**EXERCISE:**
Your output should be the line with "left hip: (87, 168)" followed by every remaining line of the entries, reproduced exactly.

**MATERIAL TO PROCESS:**
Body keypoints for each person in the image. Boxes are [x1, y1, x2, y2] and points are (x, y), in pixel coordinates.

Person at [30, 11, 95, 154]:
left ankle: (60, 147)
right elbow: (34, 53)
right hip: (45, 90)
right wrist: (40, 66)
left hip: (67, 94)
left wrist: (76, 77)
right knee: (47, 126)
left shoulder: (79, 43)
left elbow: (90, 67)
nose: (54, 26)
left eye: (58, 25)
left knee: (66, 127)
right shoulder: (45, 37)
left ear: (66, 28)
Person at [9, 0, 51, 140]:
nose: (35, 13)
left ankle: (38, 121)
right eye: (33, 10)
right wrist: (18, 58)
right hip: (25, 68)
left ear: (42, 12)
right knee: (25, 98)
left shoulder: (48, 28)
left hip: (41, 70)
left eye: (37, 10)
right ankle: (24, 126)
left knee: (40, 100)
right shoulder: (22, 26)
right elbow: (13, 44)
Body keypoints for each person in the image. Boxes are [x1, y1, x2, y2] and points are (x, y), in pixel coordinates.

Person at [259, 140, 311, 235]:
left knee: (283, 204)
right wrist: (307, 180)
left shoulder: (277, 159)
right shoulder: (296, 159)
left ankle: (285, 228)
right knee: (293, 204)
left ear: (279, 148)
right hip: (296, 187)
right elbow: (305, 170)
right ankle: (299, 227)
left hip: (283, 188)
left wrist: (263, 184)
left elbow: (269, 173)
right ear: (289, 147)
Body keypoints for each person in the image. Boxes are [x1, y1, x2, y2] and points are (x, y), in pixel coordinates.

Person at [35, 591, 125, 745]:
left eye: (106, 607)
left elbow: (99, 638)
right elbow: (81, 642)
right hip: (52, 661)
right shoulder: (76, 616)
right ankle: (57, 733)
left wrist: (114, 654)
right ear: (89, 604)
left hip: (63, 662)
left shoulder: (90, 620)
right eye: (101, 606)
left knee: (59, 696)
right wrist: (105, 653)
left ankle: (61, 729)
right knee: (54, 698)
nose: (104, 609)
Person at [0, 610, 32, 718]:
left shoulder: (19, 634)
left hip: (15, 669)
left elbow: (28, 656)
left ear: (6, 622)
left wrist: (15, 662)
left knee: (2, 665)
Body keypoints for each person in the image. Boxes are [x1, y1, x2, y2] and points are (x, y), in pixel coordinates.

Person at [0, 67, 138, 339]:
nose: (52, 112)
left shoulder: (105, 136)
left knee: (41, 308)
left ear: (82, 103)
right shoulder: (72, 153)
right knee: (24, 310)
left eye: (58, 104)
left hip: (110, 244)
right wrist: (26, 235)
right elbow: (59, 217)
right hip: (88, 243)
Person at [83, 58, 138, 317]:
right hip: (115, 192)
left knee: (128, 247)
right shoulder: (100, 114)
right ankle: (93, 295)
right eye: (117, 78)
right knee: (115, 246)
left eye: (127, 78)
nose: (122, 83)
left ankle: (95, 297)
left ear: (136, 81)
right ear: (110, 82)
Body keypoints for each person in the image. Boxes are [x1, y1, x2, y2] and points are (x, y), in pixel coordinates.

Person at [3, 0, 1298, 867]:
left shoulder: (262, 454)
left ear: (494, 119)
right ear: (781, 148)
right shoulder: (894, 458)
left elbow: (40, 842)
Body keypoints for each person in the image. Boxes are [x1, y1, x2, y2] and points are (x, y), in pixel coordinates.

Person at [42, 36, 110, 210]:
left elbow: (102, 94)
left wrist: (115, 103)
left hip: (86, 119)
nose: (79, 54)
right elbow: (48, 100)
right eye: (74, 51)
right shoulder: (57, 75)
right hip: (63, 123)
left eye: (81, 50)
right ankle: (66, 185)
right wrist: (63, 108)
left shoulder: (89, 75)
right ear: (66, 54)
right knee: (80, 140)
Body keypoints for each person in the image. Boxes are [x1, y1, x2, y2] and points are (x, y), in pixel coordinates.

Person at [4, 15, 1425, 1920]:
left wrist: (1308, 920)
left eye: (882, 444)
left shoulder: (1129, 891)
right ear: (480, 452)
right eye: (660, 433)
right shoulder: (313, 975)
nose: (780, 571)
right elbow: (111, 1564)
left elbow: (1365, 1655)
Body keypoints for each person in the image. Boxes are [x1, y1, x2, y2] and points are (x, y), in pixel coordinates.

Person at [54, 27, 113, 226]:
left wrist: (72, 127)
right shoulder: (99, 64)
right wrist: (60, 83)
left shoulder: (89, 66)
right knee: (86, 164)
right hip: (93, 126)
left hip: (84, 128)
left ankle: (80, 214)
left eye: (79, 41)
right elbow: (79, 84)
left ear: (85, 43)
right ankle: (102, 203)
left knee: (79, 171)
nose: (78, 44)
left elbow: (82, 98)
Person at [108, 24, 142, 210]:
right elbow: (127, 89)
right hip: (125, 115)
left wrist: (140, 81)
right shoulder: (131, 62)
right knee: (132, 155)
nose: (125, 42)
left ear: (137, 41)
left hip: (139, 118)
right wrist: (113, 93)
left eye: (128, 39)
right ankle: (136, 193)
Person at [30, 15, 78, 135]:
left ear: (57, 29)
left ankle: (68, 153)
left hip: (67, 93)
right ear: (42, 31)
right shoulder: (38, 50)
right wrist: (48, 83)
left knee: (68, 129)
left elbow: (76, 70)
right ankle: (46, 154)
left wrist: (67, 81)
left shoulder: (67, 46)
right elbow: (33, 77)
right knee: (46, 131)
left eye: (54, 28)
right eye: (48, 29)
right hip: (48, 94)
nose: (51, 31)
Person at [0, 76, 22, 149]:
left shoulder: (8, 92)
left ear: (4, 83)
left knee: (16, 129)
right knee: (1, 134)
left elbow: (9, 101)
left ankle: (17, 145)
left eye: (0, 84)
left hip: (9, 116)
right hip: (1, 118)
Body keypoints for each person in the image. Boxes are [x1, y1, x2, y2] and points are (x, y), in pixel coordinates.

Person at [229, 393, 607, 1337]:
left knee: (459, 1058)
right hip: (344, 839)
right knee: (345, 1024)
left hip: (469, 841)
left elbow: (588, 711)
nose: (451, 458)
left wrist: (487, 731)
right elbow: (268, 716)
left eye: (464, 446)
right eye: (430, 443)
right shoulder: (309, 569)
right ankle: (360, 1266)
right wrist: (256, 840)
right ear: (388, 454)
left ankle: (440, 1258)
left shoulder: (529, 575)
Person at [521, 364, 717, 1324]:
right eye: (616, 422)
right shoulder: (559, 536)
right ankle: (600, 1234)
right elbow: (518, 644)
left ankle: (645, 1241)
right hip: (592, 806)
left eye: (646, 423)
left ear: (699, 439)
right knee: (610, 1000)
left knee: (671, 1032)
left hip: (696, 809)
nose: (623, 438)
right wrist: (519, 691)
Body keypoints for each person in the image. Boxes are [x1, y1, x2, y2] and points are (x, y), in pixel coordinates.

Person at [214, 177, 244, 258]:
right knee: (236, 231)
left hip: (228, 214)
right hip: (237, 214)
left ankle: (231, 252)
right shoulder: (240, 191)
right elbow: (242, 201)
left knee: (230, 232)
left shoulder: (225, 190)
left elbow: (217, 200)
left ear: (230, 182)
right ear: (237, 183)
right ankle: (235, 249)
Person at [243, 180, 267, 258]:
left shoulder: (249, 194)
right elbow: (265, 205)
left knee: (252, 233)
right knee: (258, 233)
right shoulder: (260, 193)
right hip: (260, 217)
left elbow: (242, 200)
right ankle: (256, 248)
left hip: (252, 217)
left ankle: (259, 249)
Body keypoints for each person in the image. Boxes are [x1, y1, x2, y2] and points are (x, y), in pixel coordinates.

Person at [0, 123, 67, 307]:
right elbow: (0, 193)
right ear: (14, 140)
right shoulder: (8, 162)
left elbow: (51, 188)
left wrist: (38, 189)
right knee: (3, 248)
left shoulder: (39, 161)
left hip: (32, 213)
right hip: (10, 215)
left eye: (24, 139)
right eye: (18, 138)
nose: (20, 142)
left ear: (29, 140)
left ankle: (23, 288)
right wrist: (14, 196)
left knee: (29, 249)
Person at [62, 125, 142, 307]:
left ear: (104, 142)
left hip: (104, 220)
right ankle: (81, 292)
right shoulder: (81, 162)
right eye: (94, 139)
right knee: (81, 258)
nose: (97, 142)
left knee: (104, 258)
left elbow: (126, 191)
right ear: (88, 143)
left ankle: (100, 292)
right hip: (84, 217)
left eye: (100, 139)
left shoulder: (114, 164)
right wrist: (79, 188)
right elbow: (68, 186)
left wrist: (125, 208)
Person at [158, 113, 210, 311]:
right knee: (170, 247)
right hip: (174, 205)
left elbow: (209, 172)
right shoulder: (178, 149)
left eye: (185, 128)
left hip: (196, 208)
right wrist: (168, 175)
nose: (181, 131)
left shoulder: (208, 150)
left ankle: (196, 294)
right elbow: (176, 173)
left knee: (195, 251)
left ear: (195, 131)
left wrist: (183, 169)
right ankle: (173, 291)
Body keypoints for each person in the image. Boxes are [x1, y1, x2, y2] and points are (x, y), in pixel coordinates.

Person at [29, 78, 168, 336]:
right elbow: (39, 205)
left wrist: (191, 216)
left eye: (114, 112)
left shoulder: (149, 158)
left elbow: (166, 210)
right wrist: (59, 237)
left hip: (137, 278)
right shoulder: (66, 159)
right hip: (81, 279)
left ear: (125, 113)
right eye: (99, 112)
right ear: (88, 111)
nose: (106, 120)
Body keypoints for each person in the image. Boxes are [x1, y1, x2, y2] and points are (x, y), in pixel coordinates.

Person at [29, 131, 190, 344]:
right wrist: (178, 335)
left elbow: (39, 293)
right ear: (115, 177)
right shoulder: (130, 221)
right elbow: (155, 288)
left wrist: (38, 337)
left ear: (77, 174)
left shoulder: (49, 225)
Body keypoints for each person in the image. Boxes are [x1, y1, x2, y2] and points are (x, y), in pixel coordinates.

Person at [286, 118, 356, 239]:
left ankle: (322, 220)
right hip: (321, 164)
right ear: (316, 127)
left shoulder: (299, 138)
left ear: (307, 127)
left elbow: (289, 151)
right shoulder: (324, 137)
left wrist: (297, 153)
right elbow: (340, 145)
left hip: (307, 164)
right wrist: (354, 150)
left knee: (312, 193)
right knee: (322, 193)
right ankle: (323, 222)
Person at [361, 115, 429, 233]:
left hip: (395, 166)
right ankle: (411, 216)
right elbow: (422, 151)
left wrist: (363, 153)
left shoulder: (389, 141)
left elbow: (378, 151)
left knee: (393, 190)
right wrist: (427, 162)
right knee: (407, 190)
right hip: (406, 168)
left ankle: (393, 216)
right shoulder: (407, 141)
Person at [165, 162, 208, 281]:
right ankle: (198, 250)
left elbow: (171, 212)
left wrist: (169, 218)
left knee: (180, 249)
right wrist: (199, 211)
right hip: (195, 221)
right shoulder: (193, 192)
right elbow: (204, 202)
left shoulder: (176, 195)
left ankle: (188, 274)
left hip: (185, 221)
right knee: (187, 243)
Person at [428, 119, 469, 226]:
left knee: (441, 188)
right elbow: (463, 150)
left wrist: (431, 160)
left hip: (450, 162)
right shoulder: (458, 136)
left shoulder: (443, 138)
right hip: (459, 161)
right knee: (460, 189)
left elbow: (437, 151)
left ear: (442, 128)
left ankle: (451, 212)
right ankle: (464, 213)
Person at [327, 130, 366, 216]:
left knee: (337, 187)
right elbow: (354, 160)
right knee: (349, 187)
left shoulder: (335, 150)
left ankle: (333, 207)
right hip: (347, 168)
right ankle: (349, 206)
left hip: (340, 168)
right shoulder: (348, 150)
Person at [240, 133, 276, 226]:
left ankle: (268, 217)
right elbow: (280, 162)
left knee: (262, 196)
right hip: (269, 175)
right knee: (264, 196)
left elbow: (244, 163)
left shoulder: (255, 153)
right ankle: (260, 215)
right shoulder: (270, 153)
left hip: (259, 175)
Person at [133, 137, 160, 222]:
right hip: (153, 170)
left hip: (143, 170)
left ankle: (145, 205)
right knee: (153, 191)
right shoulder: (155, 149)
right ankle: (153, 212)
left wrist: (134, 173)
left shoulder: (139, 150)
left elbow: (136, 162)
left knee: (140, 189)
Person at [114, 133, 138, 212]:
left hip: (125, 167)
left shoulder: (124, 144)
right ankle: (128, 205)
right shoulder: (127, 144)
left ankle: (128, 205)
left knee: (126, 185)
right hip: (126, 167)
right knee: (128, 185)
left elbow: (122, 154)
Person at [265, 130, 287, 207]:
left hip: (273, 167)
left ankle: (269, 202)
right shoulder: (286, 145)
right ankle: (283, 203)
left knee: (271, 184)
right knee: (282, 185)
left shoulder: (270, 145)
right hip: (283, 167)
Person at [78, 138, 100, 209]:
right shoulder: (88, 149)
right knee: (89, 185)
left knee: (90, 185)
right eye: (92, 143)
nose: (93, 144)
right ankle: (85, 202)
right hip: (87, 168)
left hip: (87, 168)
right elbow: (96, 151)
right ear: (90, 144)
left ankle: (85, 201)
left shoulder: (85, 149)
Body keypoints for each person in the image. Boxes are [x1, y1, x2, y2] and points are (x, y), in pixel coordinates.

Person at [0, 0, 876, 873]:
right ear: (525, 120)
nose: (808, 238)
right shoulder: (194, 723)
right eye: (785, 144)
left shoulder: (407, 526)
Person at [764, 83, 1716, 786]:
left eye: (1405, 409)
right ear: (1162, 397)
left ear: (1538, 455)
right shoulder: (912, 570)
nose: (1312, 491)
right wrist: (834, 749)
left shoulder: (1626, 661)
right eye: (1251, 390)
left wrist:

**TASK SOLUTION:**
left hip: (87, 168)
right elbow: (96, 151)
right ear: (90, 144)
left ankle: (85, 201)
left shoulder: (85, 149)
Body keypoints for each person in the image. Boxes are [x1, y1, x2, y2] and points are (x, y), in pixel coordinates.

Person at [0, 0, 876, 873]:
right ear: (525, 120)
nose: (808, 238)
right shoulder: (194, 723)
right eye: (785, 144)
left shoulder: (407, 526)
Person at [764, 83, 1716, 786]:
left eye: (1405, 409)
right ear: (1162, 397)
left ear: (1538, 455)
right shoulder: (912, 570)
nose: (1312, 491)
right wrist: (834, 749)
left shoulder: (1626, 661)
right eye: (1251, 390)
left wrist:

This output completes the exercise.